We were instructed to go share. So I told him what I think he needs to do to fix this situation (but he can’t yet because he just left on vacation so the clients sit and wait in the echoing silence that will be my absence).  I tell him that I can’t for the life of me figure out why he has refused to use me as a valuable resource, that he never had to do this alone, that working as a team is a good thing.  Why has he never come to me for help with anything that is clearly in my purview?  I have never understood that I tell him. He says he’s sorry.  Yeah, okay, whatev.

Done. Over. Fini.  Woo the Fucking HOO!!!!!

Dear Big Kahuni

When I gave my notice I contacted all the web clients (I think I told you this) and let them know I was leaving and had them send me as much as they could before my last day.  I knew there would be a temporary drought. And send they did.  They are very up to date and ready to go for a period of time without updates.  I am glad that this is so.  The site #4 is close to launch too.  Tomorrow or Friday at the latest.

It came to my attention this morning that our web clients have been told that we will no longer be providing services to them. I suspected something like this was happening. They were given nothing else except the fact that they can let their web files live on our servers as long as they like/need.  But with no updates or assistance. With Autumn quarter coming up this was hardly sufficient.  No contacts, no procedures, no migration assistance, no planning strategies.  Nothing. Continue reading

Dear Abby

Someone just sent me this saying:

“I didn’t know you wrote Dear Abby…”

DEAR ABBY: I read an article in our local paper a while ago that said good employees who leave a company usually do so because of their boss.

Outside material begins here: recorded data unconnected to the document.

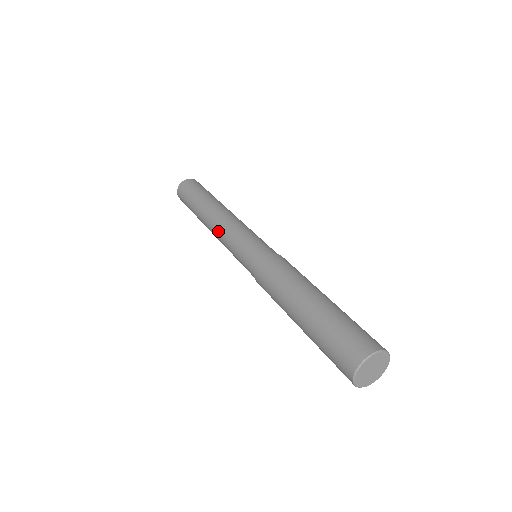
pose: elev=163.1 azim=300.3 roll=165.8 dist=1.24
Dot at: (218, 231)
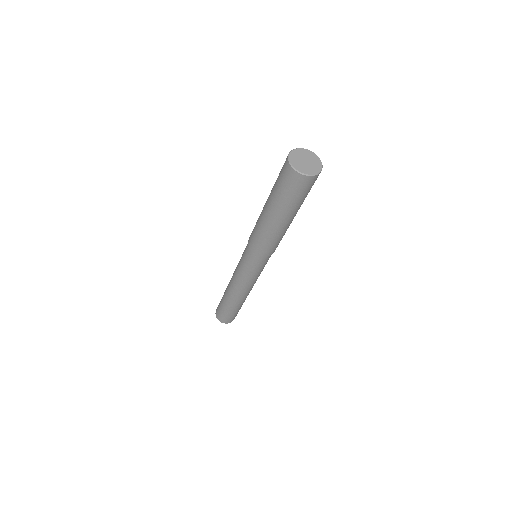
Dot at: (233, 276)
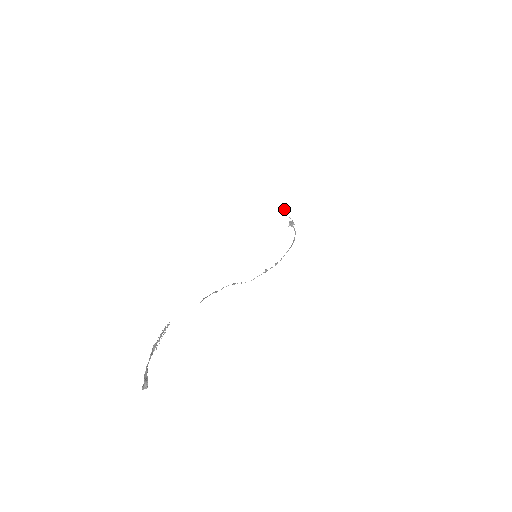
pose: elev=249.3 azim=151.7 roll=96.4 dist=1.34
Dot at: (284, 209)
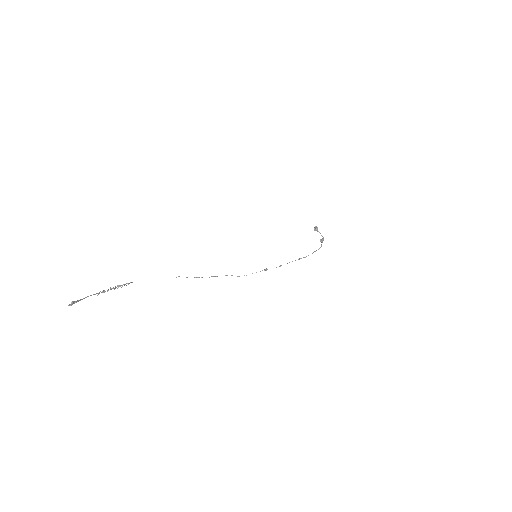
Dot at: (317, 228)
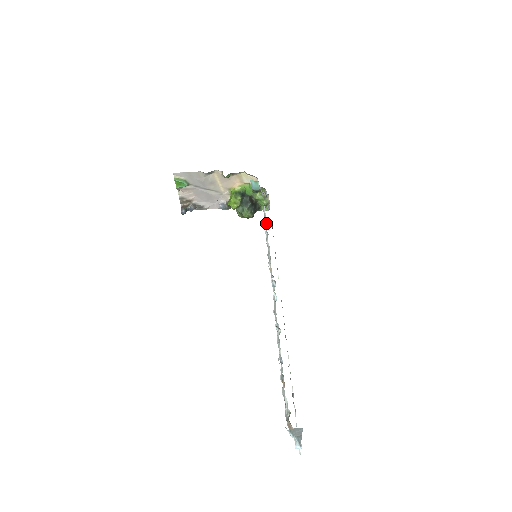
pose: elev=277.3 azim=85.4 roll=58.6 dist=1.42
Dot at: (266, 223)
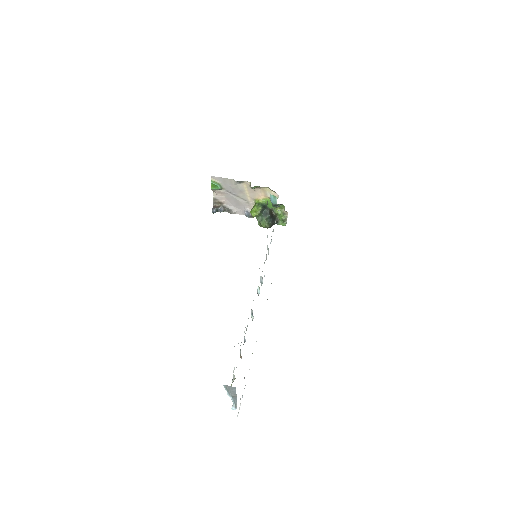
Dot at: (272, 231)
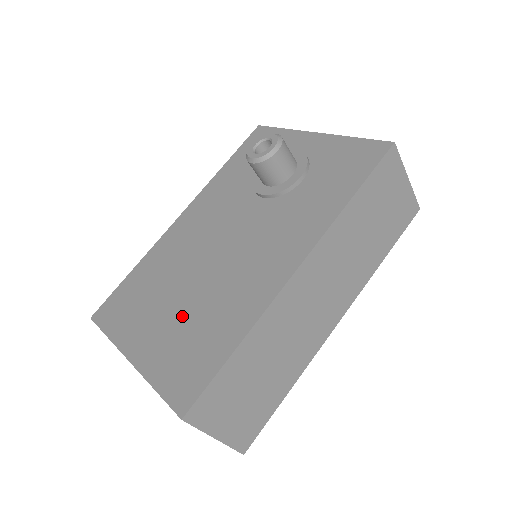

With that in mind, I would like to bring closure to my recent resignation with the following open letter to my former boss:

“Thanks for asking me to stay on, but I respectfully decline. I will be self-employed from now on. However, if in the future I ever feel the need to be publicly humiliated, blind-sided, ostracized and called a spy, be distrusted and disciplined by superiors for no good reason, fight for wages that are rightfully mine, stabbed in the back by fellow employees, used as a pawn in executive rivalries, or (especially) chewed out when you’re having a bad day, I’ll get back to you!” — MOVING ON IN NEW MEXICO

I struck out those that don’t apply…

A similar article

Did I mention…

…that I only have four days left?

I woke up this morning and found myself thinking that next Monday will probably feel very much different.  And I won’t be on vacation.   As much as I plan and intend and all that I find myself very eager to see what it feels like to be my own boss.  And I realize I always have been my own boss.  While anyone who has the power to hire and fire me might think they are my boss, the  reality is that I choose to be there where ever that there might be.

And from now on my attitude about who is my boss is different. How could it not be.

Who da boss? I’m da boss.

What is that going to feel like?

I have short timer’s disease like no one’s business.  OMG.  This is the last time I will have to get out this blasted enews.  This is the last time I will have to sit through his droning on and on about edits as if I can’t frikking read them.

I only have to get through one more meeting with him and I’m done.  I won’t even have to sit next to him at lunch on Thursday.  One more speech about how much he values my work.

I’m jumping for joy.  Jumping out of my skin.

What is it about my life that attracts so many weird men?  I’m not inclined to think it’s simply a Man Thing because I know so very many truly cool men.  But boy the weirdos do seem to show up in my life…  I’m gonna work on manifesting something else entirely asap.